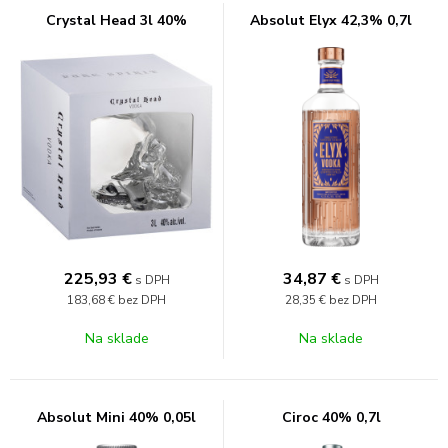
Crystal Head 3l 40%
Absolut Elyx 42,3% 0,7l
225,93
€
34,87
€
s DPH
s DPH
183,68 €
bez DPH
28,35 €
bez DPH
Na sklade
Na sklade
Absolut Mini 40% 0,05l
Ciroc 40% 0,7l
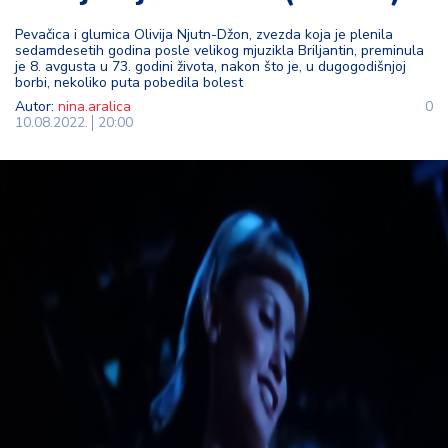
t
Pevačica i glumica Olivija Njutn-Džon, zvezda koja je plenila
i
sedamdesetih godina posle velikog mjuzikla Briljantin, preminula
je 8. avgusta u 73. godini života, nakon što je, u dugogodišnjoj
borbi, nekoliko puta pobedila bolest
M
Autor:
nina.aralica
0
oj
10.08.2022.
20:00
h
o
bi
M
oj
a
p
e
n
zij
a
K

■ ■ ■ ■ ■

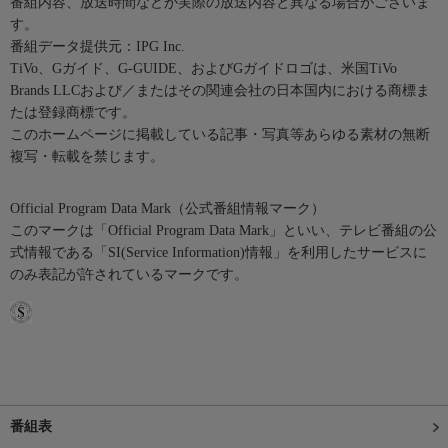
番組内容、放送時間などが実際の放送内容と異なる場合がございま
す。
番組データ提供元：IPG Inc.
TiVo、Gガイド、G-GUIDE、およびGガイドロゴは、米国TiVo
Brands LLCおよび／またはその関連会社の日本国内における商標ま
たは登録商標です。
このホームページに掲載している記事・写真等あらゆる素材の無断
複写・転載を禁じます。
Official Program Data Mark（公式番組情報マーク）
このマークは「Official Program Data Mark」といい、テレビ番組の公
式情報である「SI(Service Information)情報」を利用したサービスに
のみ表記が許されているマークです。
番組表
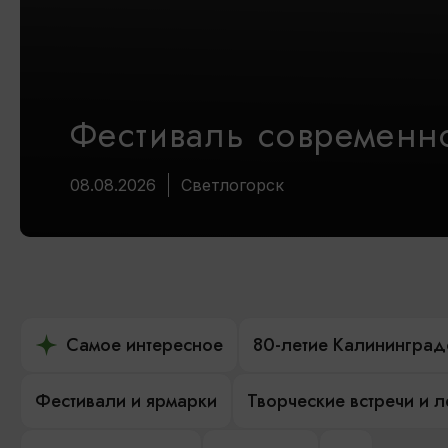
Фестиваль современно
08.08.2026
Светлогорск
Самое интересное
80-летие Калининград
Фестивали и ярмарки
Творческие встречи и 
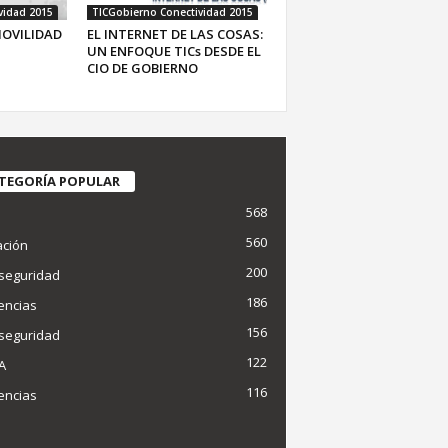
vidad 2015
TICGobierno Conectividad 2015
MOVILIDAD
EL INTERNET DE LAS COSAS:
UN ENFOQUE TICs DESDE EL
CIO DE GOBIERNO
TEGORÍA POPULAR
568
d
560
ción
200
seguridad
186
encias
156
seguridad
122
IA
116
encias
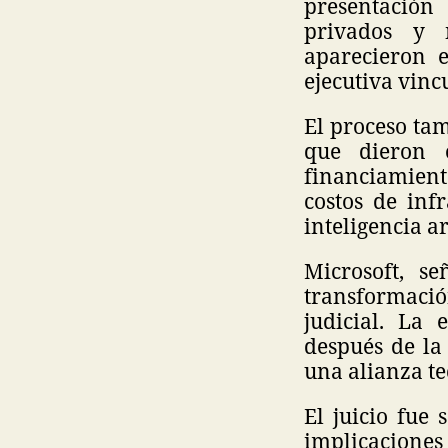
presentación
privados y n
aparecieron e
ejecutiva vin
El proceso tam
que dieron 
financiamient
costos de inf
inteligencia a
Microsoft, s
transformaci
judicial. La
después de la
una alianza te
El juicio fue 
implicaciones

■ ■ ■ ■ ■

→ **Directions for this task**
Pictures excluded, transcribe the listing above exactly from the line with "複写・転載を禁じます。" through the line with "implicaciones", and no further.

→ **Response area**
複写・転載を禁じます。
Official Program Data Mark（公式番組情報マーク）
このマークは「Official Program Data Mark」といい、テレビ番組の公
式情報である「SI(Service Information)情報」を利用したサービスに
のみ表記が許されているマークです。
番組表
Фестиваль современно
08.08.2026
Светлогорск
Самое интересное
80-летие Калининград
Фестивали и ярмарки
Творческие встречи и 
vidad 2015
TICGobierno Conectividad 2015
MOVILIDAD
EL INTERNET DE LAS COSAS:
UN ENFOQUE TICs DESDE EL
CIO DE GOBIERNO
TEGORÍA POPULAR
568
d
560
ción
200
seguridad
186
encias
156
seguridad
122
IA
116
encias
presentación
privados y n
aparecieron e
ejecutiva vin
El proceso tam
que dieron 
financiamient
costos de inf
inteligencia a
Microsoft, s
transformaci
judicial. La
después de la
una alianza te
El juicio fue 
implicaciones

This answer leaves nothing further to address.